Monthly literary magazine in Italy (1926–1936)

Solaria was a modernist literary magazine published in Florence, Italy, between 1926 and 1936. The title is a reference to the city of sun. The magazine is known for its significant influence on young Italian writers. It was one of the publications which contributed to the development of the concept of Europeanism.

==History and profile==
Solaria was established in Florence in 1926. It was inspired from two magazines: La Voce and La Ronda. The founders were Alessandro Bonsanti and Alberto Carocci. Its publisher was Edizioni di Solaria, and the magazine was published on a monthly basis. As of 1929 Giansiro Ferrata served as the co-editor of the magazine. Alessandro Bonsanti replaced him in the post in 1930 which he held until 1933.

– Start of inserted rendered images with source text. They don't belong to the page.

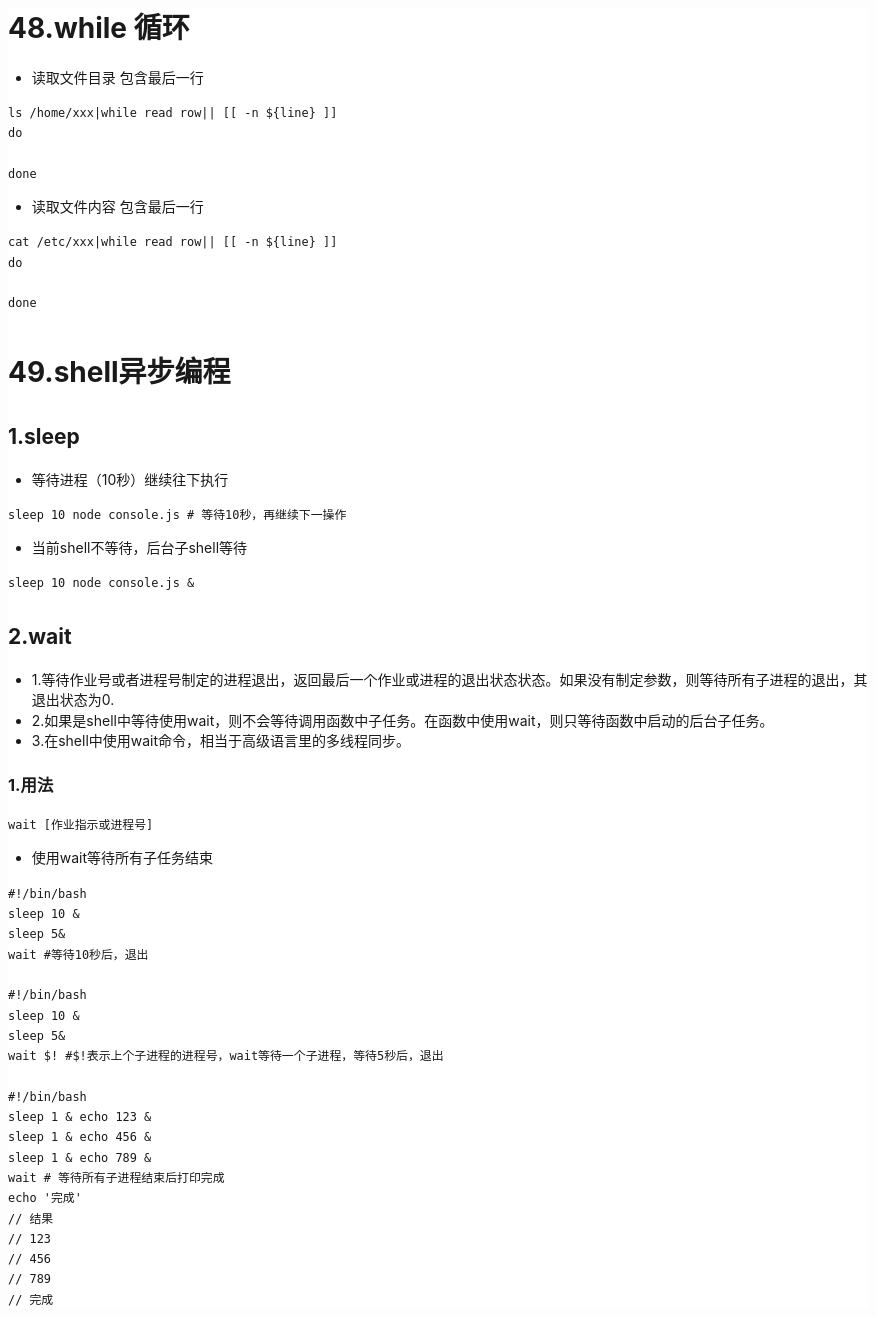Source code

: # 48.while 循环
- 读取文件目录 包含最后一行
```
ls /home/xxx|while read row|| [[ -n ${line} ]]
do
   
done
```

- 读取文件内容 包含最后一行
```
cat /etc/xxx|while read row|| [[ -n ${line} ]]
do
    
done
```
# 49.shell异步编程
## 1.sleep
- 等待进程（10秒）继续往下执行
```
sleep 10 node console.js # 等待10秒，再继续下一操作
```
- 当前shell不等待，后台子shell等待
```
sleep 10 node console.js &
```

## 2.wait

- 1.等待作业号或者进程号制定的进程退出，返回最后一个作业或进程的退出状态状态。如果没有制定参数，则等待所有子进程的退出，其退出状态为0.
- 2.如果是shell中等待使用wait，则不会等待调用函数中子任务。在函数中使用wait，则只等待函数中启动的后台子任务。
- 3.在shell中使用wait命令，相当于高级语言里的多线程同步。

### 1.用法

```
wait [作业指示或进程号]
```
- 使用wait等待所有子任务结束
```
#!/bin/bash
sleep 10 &
sleep 5&
wait #等待10秒后，退出

#!/bin/bash
sleep 10 &
sleep 5&
wait $! #$!表示上个子进程的进程号，wait等待一个子进程，等待5秒后，退出

#!/bin/bash
sleep 1 & echo 123 &
sleep 1 & echo 456 &
sleep 1 & echo 789 &
wait # 等待所有子进程结束后打印完成
echo '完成'
// 结果
// 123
// 456
// 789
// 完成
```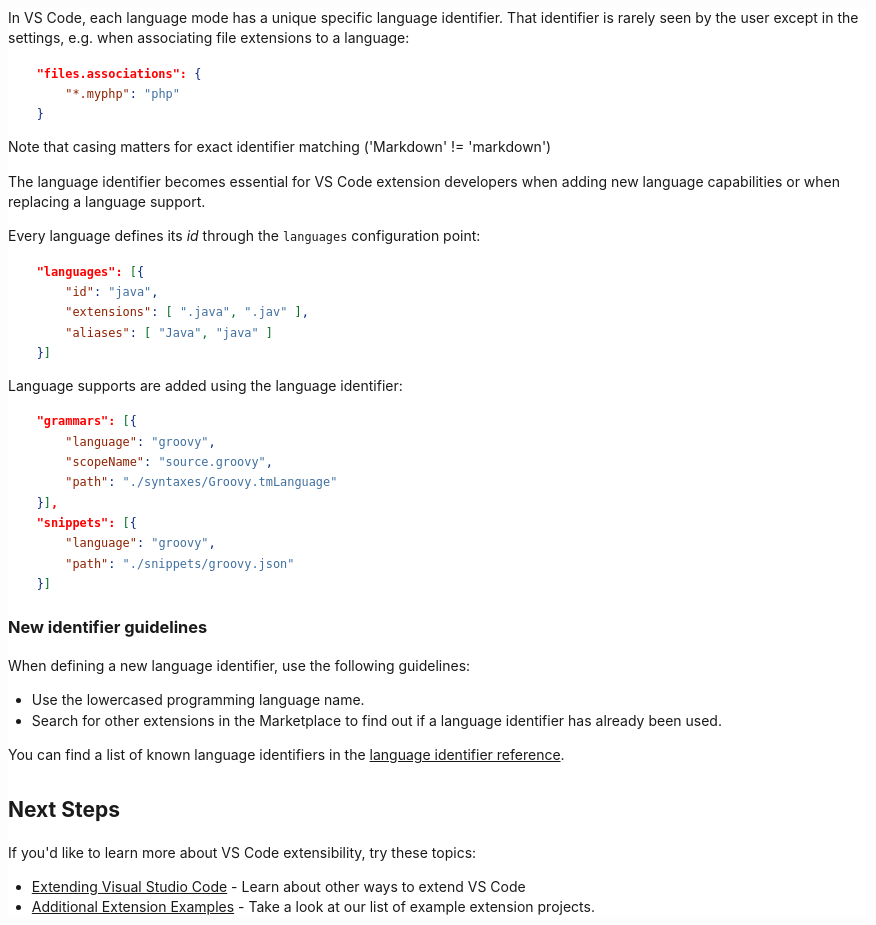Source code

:In VS Code, each language mode has a unique specific language identifier. That identifier is rarely seen by the user except in the settings, e.g. when associating file extensions to a language:

```json
    "files.associations": {
        "*.myphp": "php"
    }
```

Note that casing matters for exact identifier matching ('Markdown' != 'markdown')

The language identifier becomes essential for VS Code extension developers when adding new language capabilities or when replacing a language support.

Every language defines its *id* through the `languages` configuration point:

```json
    "languages": [{
        "id": "java",
        "extensions": [ ".java", ".jav" ],
        "aliases": [ "Java", "java" ]
    }]
```

Language supports are added using the language identifier:

```json
    "grammars": [{
        "language": "groovy",
        "scopeName": "source.groovy",
        "path": "./syntaxes/Groovy.tmLanguage"
    }],
    "snippets": [{
        "language": "groovy",
        "path": "./snippets/groovy.json"
    }]
```

### New identifier guidelines

When defining a new language identifier, use the following guidelines:

- Use the lowercased programming language name.
- Search for other extensions in the Marketplace to find out if a language identifier has already been used.

You can find a list of known language identifiers in the [language identifier reference](/docs/languages/identifiers.md).

## Next Steps

If you'd like to learn more about VS Code extensibility, try these topics:

* [Extending Visual Studio Code](/docs/extensions/overview.md) - Learn about other ways to extend VS Code
* [Additional Extension Examples](/docs/extensions/samples.md) - Take a look at our list of example extension projects.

The major goal of Solaria was to Europeanize Italian culture and to emphasize the contributions of Italian modernist writers such as Svevo and Federigo Tozzi to the European modernism. It adopted a modernist approach. The magazine had an anti-fascist stance. Its contributors were mostly the short story writers. They included Alberto Carocci, Eugenio Montale, Elio Vittorini, Carlo Emilio Gadda. and Renato Poggioli. The novel of Elio Vittorini, Il garofano rosso, was first published in the magazine. The magazine also featured poems by young Italian artists, including Sandro Penna. Gianna Manzini published her first short stories in the magazine. It also featured translations of modernist writers, including Virginia Woolf, Ernest Hemingway, William Faulkner, James Joyce, T. S. Eliot, Marcel Proust, Rainer Maria Rilke, Franz Kafka, and Thomas Mann. Solaria was harshly criticized by other Italian literary circles and magazines, including Il Selvaggio, Il Bargello and Il Frontespizio, due to its frequent coverage of the work by Jewish writers.

After producing a total of forty-one volumes Solaria ceased publication in 1936. Its final issue was dated 1934, although it was published in 1936. In fact, it was censored by the fascist authorities partly due to the serialization of Elio Vittorini's novel, Il garofano rosso, in the magazine.